When in Paris, only a fool fails to gluttonously splurge on the cuisine. And by cuisine, I mainly mean all things sweet; pastries, confections and of course, chocolates. Especially if those confections and chocolates are made by one Jacques Genin, in which case the first thing you should do after getting off the plane, train or whatever mode of transport brought you to the city of lights is head straight to his boutique in the Marais district.
Once there, you have several options for consumption, both on the spot and to take away for later, although it will take all of one’s will power not to devour everything immediately. Start your tasting off on the lighter side, with pate de fruits, the salad shall we say of Genin’s confection wonderland. Flavours range from traditional to exotic, complete with a red pepper variety reminiscent of red pepper jelly. Personally my favourite was rhubarb, as it’s tartness contrasted beautifully with the inevitable sweetness of pate de fruits. However, you cannot go wrong with cherry, blackberry or raspberry either.
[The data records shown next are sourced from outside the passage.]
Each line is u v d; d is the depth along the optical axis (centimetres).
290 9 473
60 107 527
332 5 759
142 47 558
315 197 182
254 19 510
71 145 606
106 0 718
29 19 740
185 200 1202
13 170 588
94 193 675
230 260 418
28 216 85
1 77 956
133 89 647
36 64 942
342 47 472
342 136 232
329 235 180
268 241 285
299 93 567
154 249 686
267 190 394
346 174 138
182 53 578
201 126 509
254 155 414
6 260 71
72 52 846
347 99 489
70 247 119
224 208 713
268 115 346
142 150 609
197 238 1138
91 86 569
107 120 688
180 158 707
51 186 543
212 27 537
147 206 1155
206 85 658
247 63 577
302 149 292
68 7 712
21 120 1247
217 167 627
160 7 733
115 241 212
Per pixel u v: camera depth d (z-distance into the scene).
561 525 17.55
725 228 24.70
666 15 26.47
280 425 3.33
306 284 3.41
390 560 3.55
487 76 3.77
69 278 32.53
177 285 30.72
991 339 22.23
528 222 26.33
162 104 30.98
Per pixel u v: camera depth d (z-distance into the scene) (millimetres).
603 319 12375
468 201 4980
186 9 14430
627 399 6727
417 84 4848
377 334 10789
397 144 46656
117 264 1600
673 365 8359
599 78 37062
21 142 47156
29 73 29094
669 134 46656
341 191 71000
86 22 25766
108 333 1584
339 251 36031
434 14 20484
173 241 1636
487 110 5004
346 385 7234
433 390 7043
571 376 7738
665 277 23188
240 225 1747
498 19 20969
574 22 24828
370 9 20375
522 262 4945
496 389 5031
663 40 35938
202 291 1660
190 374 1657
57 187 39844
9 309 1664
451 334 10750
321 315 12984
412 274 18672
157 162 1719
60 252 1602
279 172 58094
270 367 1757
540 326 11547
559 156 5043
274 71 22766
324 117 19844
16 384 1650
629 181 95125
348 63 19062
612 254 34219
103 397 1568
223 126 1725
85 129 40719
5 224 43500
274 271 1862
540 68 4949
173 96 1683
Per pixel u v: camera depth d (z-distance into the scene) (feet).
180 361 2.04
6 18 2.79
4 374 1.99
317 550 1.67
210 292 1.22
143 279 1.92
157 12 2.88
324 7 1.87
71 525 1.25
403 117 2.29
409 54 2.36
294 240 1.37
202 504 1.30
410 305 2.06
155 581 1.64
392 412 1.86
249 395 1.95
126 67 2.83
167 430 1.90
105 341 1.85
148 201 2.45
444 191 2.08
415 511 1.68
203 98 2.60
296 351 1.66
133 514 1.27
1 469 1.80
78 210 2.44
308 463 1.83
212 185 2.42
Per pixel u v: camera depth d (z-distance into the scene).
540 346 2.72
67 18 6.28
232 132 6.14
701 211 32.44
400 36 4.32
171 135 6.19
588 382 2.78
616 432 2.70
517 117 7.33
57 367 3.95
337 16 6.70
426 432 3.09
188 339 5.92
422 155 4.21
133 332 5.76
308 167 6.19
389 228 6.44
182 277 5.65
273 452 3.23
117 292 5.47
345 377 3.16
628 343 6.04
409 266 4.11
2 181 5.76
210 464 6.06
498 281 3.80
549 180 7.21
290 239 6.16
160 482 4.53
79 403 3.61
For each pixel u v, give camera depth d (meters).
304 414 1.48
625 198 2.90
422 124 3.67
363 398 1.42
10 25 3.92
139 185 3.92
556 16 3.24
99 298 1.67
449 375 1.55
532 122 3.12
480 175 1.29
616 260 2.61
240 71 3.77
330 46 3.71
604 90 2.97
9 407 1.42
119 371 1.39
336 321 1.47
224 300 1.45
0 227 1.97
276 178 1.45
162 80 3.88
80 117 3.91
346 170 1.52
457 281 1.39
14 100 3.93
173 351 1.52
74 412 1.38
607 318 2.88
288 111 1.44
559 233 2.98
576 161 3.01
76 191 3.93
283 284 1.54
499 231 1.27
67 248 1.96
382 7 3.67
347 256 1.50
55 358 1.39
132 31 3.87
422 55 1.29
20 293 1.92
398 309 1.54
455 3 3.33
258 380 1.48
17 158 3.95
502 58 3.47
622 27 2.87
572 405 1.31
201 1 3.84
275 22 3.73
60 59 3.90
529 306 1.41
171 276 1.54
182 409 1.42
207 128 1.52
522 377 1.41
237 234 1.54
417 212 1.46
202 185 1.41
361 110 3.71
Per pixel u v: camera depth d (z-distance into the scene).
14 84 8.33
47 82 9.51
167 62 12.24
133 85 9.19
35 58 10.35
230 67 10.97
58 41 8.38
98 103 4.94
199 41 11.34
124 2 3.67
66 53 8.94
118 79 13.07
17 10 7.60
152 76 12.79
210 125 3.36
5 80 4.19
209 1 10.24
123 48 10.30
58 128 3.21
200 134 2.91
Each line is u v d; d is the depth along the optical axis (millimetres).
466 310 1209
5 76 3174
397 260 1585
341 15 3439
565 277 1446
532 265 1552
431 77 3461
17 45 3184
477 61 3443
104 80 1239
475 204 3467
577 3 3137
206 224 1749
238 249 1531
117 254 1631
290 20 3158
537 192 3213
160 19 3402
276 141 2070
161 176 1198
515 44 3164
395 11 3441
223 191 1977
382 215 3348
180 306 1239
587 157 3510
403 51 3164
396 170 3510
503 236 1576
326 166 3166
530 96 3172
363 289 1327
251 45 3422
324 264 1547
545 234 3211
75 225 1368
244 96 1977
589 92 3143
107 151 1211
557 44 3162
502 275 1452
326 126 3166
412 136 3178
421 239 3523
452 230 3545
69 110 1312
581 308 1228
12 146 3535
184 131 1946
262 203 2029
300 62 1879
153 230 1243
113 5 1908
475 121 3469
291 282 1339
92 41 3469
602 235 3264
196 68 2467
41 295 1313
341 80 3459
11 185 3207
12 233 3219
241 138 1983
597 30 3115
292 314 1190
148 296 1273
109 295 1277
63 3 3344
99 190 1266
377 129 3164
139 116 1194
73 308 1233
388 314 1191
Moving on to the caramels next makes for a natural transition through the sweet degustation. The creamy bites can be ordered in an array of fruity flavours, including one of their top sellers, mango passion fruit, or studded with nuts like almonds or peanuts. Save the best for last with the original salted butter caramel. Anyone who has ever tried their hand at making caramels knows that despite the flavour being relatively simple to achieve, the perfect texture is virtually unattainable without years of mastery and expertise. Let the caramel slowly dissolve on your palate, allowing you to truly appreciate its impeccable smoothness. Heaven.
If the pates au fruits and caramels fail to prove the brilliance of Jacques Genin, the chocolates will surely win over even the most bitter, cynical soul. Despite the most valiant of efforts, trying them all in one go would be next to impossible so choose wisely. Luckily for you, any choice is a wise one. Chocolate and vanilla have been a winning combination for centuries and Genin’s version is a classic that does not fail. Yet his more creative inventions like Szechuan peppercorn or Jamaican spices with lime are equally acceptable.
So I’ve heard the hot chocolate, lemon tart and Paris-brest at Jacques Genin are not to be missed either, but when eating your way through Paris, you do have to pace yourself somewhat. Although when I think about that molten mug of melted chocolat chaud that I failed to order, I wish I would have tried it all.